#### Extracted material:
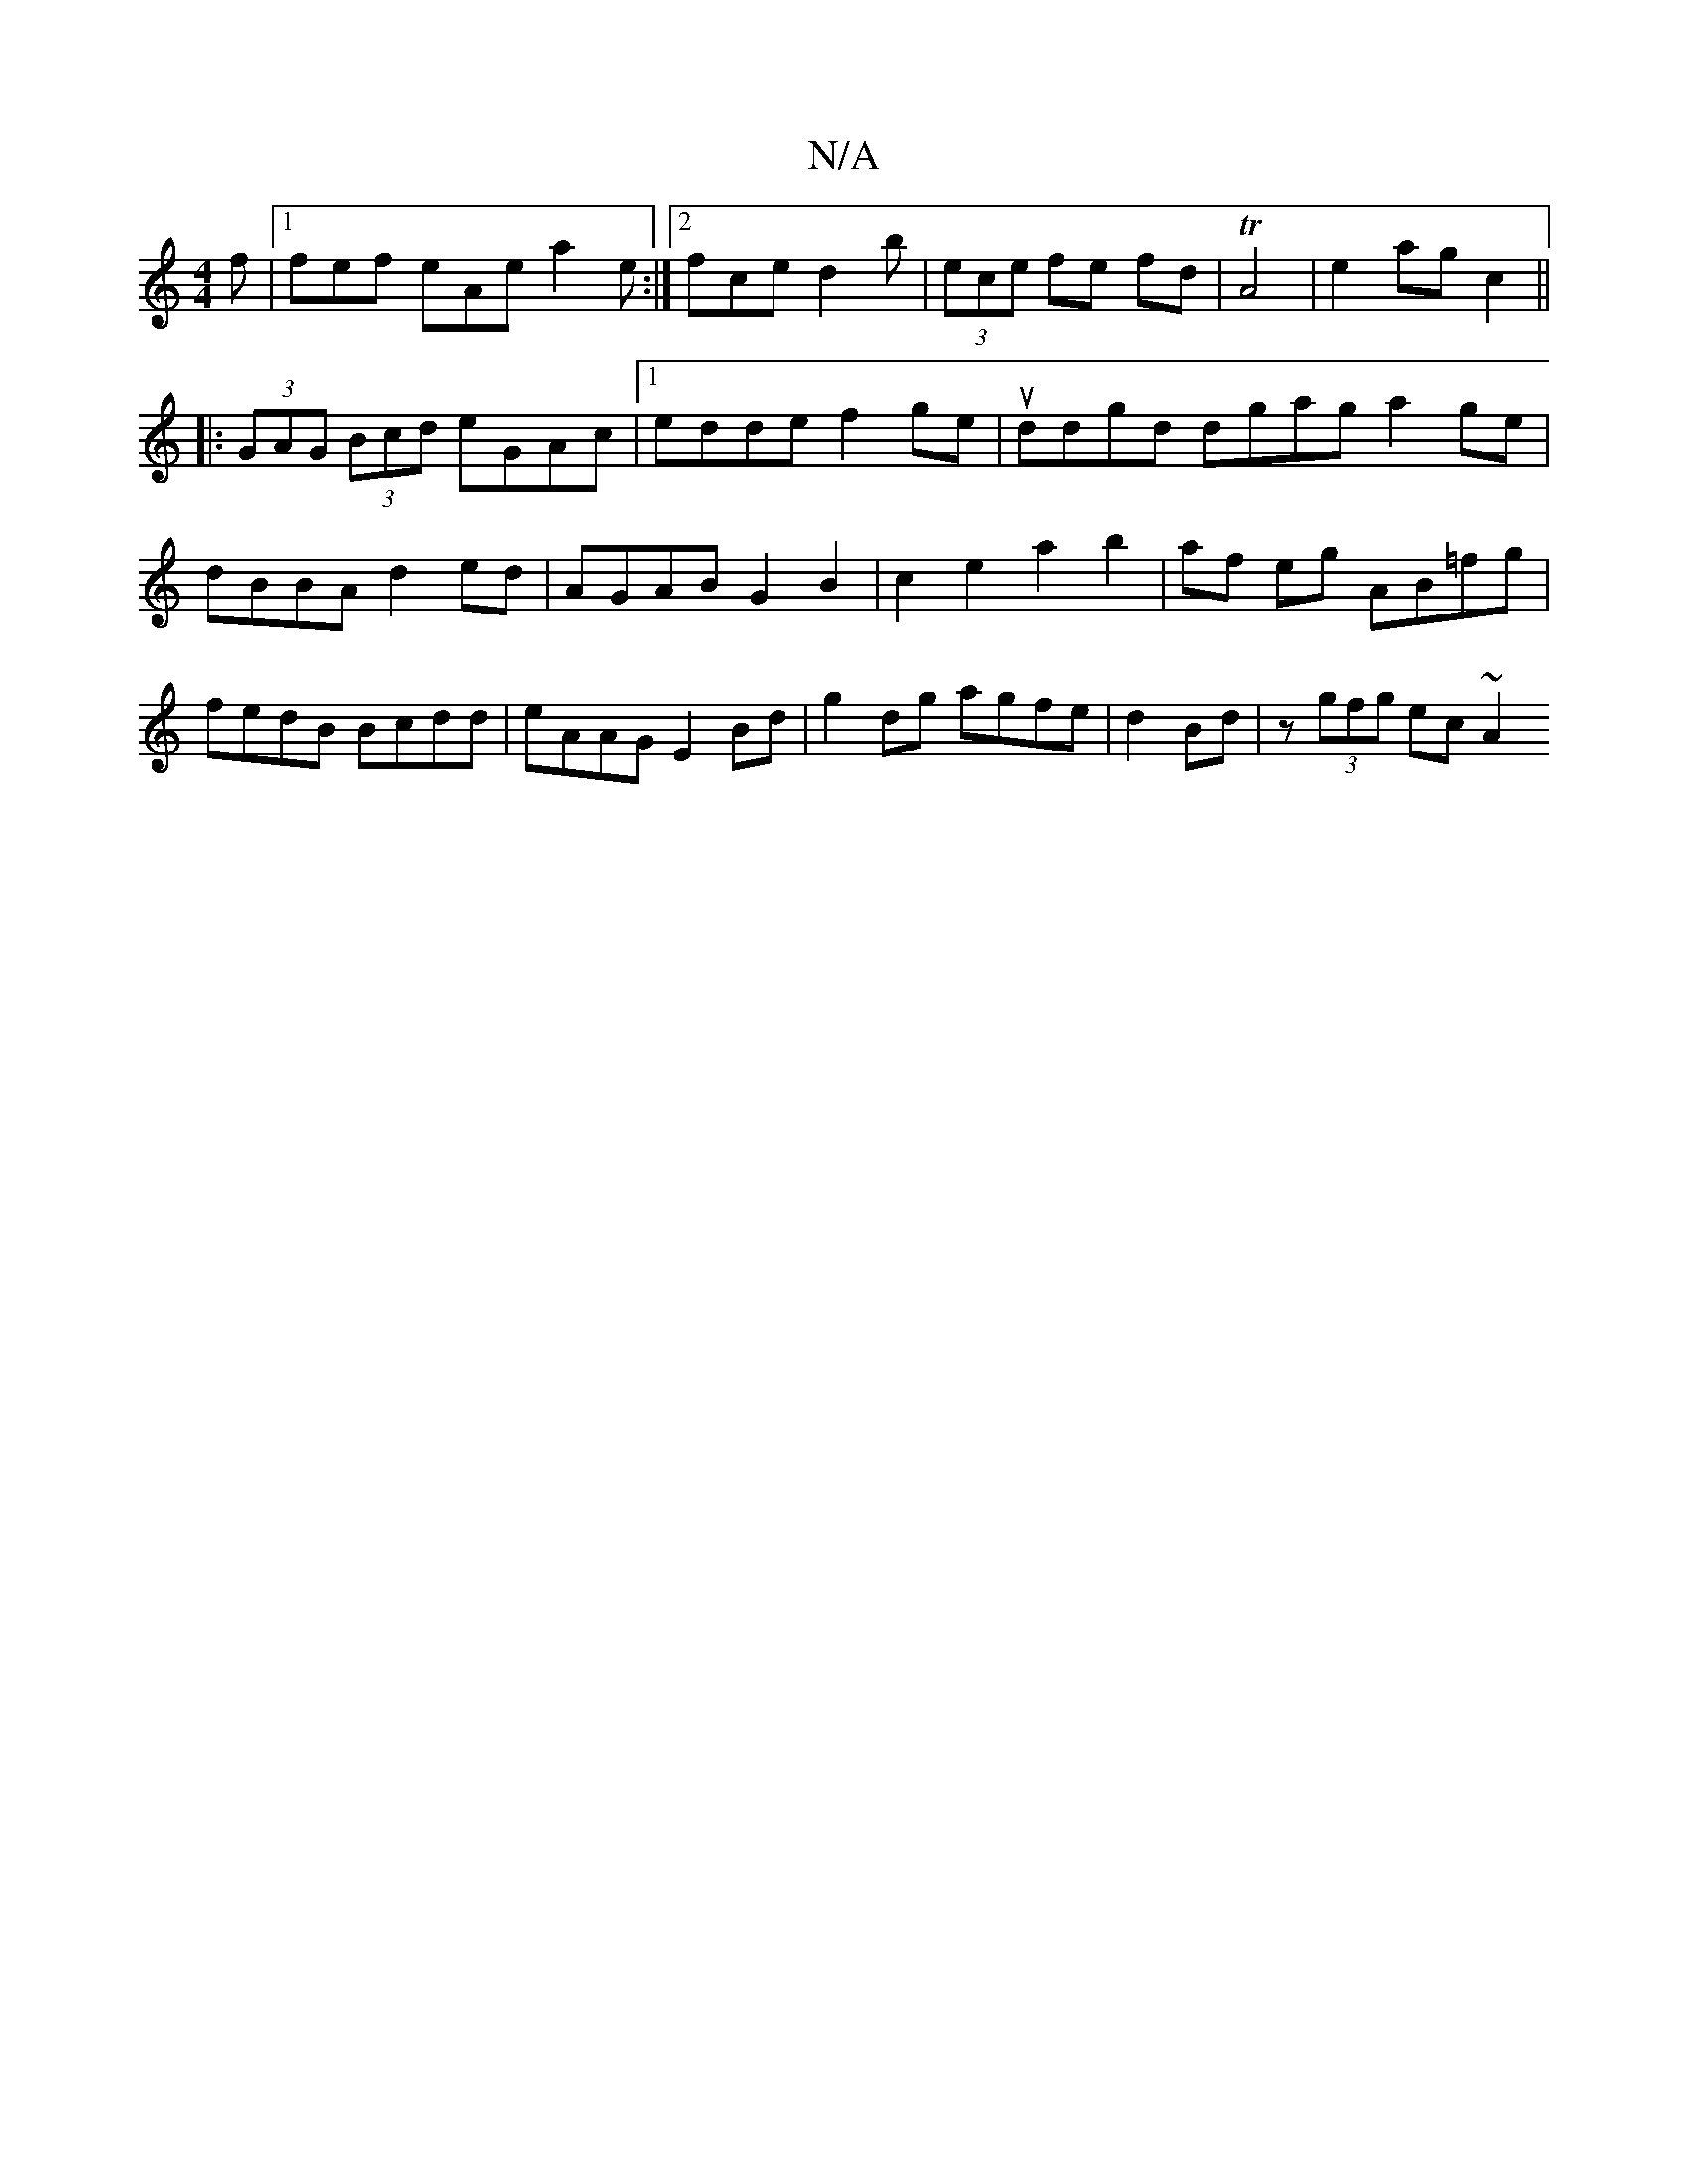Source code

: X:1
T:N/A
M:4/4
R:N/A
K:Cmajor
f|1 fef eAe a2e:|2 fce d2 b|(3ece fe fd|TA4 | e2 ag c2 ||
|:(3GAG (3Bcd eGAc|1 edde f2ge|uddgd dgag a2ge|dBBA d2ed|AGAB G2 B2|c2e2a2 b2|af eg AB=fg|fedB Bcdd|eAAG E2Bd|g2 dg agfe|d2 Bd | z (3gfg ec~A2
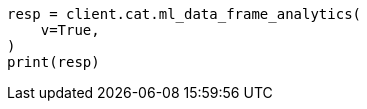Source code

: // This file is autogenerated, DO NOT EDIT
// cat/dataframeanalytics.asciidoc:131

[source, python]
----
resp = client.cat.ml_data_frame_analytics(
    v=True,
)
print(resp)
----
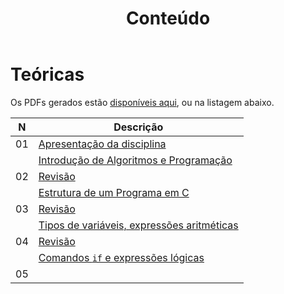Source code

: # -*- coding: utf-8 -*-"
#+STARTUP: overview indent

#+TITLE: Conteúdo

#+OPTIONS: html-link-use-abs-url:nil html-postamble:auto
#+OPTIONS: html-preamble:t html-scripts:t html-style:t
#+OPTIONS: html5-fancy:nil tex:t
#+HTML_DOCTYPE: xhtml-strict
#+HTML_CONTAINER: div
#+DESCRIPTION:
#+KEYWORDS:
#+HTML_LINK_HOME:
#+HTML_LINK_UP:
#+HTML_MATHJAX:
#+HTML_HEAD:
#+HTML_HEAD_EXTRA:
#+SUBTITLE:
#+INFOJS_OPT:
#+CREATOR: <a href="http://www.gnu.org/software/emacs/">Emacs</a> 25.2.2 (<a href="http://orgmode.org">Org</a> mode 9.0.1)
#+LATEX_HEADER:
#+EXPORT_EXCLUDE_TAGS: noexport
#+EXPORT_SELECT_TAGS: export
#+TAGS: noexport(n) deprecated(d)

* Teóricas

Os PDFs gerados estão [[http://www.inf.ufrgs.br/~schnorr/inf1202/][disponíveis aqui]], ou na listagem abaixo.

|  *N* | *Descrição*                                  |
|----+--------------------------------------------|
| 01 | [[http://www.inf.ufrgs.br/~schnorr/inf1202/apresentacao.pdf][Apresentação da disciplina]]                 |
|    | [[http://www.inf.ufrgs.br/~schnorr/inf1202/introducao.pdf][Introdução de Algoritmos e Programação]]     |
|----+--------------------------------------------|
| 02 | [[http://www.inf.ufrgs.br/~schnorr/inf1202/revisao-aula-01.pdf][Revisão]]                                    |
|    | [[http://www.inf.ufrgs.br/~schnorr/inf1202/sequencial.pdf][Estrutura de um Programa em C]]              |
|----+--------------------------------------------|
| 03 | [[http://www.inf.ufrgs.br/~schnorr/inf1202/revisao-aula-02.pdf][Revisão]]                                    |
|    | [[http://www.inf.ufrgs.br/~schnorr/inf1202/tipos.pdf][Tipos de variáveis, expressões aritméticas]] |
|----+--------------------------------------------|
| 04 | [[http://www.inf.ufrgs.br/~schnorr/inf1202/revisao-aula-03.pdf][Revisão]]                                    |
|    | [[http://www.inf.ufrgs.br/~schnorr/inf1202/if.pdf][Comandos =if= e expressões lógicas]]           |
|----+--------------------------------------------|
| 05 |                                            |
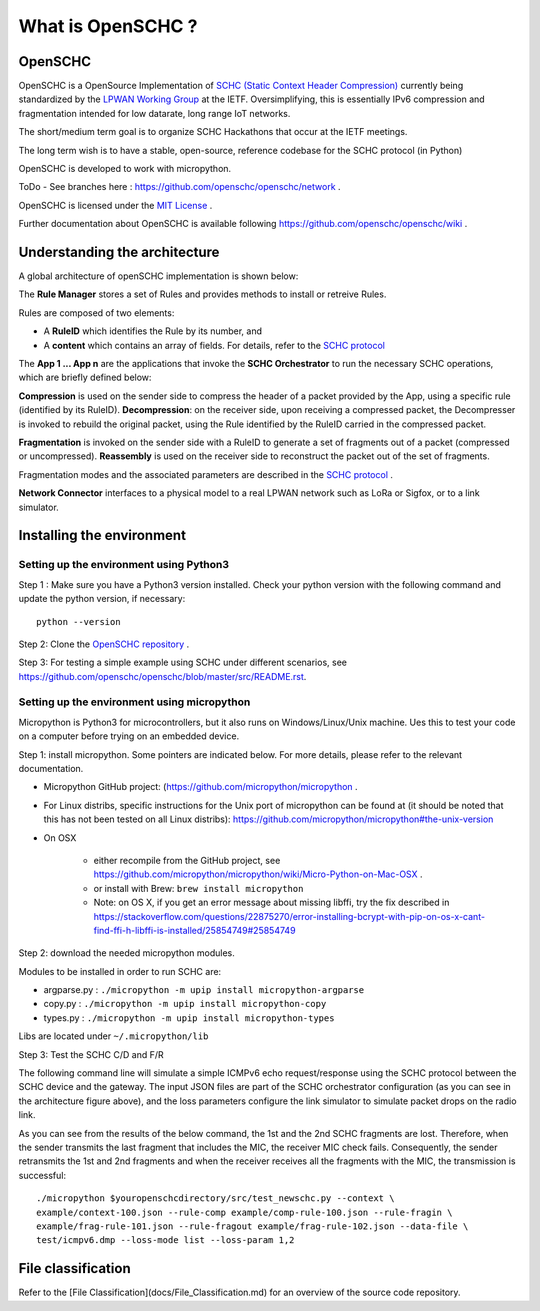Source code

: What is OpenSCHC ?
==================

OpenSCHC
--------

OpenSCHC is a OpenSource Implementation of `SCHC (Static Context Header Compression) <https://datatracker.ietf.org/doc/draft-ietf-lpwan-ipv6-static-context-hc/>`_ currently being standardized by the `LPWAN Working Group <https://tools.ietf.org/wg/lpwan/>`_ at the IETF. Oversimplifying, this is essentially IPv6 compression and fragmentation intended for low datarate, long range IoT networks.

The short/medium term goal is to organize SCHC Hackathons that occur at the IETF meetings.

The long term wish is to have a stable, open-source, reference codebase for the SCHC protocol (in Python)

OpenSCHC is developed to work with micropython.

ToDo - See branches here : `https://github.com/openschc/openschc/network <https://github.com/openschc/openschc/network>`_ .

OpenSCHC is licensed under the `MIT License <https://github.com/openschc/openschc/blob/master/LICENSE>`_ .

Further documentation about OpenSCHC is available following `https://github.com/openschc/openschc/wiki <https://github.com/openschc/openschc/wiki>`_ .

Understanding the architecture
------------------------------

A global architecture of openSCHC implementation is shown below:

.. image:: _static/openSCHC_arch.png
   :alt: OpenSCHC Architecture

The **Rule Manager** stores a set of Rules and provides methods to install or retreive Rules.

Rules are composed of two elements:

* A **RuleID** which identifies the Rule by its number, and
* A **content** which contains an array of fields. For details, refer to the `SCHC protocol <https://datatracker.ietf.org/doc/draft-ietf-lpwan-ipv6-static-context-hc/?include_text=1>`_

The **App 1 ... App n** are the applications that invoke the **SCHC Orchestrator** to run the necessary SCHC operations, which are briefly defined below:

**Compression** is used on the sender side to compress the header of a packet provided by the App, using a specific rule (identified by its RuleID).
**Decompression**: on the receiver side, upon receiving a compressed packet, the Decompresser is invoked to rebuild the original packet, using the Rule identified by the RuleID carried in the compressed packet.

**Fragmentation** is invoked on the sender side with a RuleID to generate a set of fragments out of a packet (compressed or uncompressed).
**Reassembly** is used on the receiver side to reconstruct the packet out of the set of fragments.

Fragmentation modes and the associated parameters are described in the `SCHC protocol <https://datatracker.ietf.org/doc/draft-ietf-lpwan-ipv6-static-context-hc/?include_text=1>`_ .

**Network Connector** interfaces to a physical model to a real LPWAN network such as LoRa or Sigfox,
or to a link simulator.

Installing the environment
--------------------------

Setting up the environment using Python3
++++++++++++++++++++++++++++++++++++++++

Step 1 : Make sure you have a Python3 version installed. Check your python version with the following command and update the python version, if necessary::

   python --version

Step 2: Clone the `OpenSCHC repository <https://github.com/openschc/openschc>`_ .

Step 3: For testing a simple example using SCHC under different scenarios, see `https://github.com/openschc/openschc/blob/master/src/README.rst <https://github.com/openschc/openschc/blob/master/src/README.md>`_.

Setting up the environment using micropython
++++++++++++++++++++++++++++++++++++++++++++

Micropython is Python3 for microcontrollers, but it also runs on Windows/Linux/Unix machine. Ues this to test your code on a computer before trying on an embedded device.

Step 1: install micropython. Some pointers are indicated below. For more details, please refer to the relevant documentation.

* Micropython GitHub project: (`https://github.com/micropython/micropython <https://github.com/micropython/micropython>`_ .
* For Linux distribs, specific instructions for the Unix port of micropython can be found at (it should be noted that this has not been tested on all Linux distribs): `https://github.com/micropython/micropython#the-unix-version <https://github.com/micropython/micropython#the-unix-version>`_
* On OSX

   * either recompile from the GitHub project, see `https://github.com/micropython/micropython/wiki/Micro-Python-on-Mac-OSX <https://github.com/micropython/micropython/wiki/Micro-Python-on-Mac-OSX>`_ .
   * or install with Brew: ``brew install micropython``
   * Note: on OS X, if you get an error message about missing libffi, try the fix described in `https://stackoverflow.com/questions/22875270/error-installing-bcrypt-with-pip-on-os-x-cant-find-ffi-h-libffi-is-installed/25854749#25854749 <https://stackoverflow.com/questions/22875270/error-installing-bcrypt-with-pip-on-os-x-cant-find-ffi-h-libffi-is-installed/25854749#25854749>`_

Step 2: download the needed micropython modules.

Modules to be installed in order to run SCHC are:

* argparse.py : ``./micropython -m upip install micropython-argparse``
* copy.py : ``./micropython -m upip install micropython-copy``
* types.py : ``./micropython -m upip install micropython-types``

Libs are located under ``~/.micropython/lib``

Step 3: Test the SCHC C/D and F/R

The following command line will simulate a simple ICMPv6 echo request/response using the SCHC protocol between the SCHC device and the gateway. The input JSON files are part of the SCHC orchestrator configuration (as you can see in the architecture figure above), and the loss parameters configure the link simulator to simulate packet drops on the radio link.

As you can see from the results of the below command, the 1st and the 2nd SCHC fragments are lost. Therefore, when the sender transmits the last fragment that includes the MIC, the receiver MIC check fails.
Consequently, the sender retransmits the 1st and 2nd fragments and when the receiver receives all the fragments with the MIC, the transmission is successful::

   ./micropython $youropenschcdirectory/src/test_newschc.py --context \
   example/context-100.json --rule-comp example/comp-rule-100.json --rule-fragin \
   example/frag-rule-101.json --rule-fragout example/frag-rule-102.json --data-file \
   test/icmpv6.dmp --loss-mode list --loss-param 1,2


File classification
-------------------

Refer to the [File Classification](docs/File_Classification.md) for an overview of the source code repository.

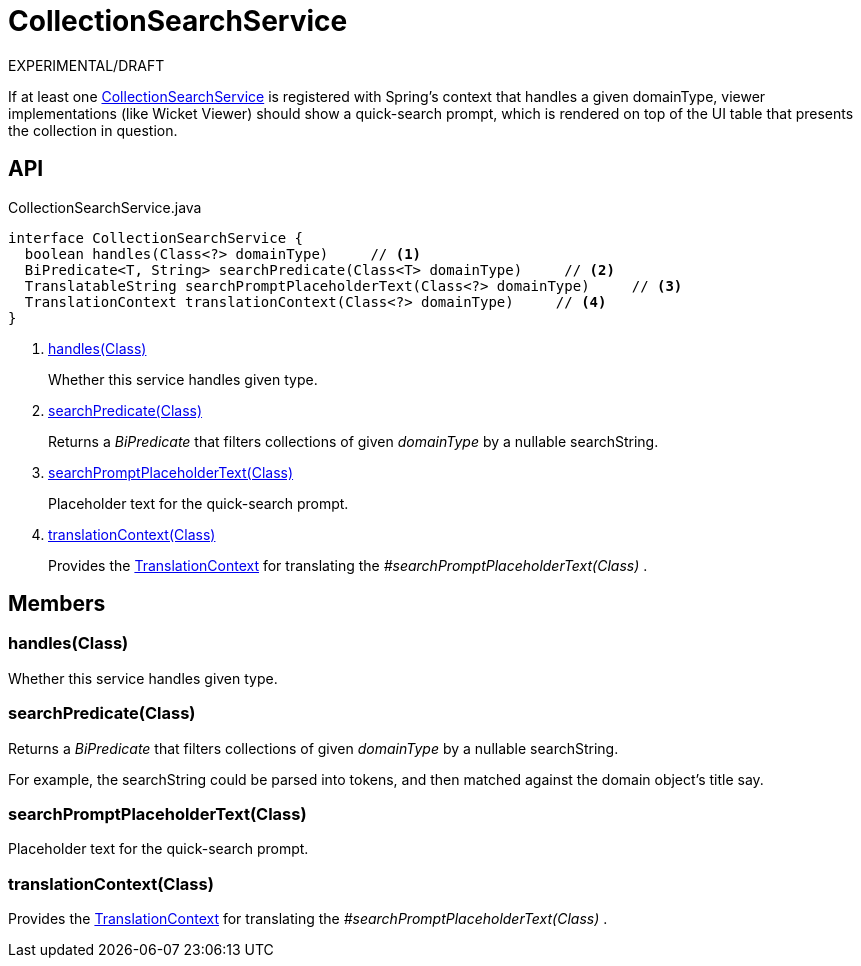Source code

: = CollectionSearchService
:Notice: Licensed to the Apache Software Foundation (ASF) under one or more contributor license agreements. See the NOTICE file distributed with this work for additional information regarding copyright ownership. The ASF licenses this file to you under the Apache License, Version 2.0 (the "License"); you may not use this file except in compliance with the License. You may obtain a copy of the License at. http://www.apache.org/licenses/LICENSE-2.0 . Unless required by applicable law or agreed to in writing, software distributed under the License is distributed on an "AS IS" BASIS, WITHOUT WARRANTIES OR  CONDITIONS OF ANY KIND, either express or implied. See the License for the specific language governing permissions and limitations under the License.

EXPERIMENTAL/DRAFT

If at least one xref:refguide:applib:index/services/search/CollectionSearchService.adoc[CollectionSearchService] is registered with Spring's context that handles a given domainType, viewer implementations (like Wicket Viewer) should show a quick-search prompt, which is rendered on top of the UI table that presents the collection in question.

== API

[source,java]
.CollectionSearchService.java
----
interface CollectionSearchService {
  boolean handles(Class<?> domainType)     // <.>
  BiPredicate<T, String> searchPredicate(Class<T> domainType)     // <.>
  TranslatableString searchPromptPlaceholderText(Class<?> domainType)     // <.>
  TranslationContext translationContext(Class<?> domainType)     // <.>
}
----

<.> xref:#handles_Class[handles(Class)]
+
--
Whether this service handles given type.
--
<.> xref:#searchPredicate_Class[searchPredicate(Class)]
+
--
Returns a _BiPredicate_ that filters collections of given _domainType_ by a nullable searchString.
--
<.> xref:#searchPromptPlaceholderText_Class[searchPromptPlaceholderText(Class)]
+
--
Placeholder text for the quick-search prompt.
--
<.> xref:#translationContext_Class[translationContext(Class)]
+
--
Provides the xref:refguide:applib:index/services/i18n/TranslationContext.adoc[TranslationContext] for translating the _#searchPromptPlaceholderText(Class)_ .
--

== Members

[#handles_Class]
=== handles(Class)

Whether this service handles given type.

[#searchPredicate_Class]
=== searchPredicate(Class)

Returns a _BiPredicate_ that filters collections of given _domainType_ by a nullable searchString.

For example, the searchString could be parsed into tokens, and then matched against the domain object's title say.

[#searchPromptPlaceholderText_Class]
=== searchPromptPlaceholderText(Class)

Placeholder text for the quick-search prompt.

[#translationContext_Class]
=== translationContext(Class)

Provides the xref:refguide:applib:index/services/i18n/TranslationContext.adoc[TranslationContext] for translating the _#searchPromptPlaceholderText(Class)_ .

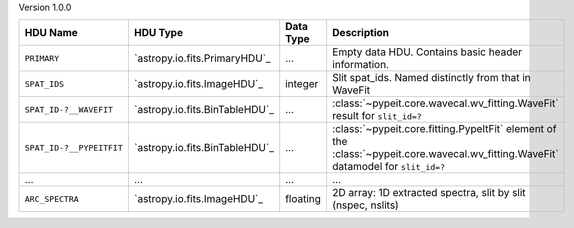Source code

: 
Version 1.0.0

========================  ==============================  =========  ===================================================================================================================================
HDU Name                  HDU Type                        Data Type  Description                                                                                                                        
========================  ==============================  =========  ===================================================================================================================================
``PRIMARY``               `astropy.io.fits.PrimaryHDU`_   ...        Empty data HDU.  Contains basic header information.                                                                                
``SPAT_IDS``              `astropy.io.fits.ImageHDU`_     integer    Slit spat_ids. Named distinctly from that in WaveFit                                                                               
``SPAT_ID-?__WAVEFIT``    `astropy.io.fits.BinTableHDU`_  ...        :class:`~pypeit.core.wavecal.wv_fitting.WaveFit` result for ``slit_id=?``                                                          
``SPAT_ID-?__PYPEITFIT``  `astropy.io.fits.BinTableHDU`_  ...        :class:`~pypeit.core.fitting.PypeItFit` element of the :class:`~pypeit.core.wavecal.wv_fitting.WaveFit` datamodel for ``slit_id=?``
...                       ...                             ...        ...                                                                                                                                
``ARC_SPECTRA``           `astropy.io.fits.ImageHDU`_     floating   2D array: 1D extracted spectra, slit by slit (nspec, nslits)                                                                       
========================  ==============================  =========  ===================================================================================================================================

#### What to produce:
One stretch of the lines above is wanted, from the line that contains "Rules are composed" through the line that contains "A **content** which". Output it exactly.

#### Finished exercise:
Rules are composed of two elements:

* A **RuleID** which identifies the Rule by its number, and
* A **content** which contains an array of fields. For details, refer to the `SCHC protocol <https://datatracker.ietf.org/doc/draft-ietf-lpwan-ipv6-static-context-hc/?include_text=1>`_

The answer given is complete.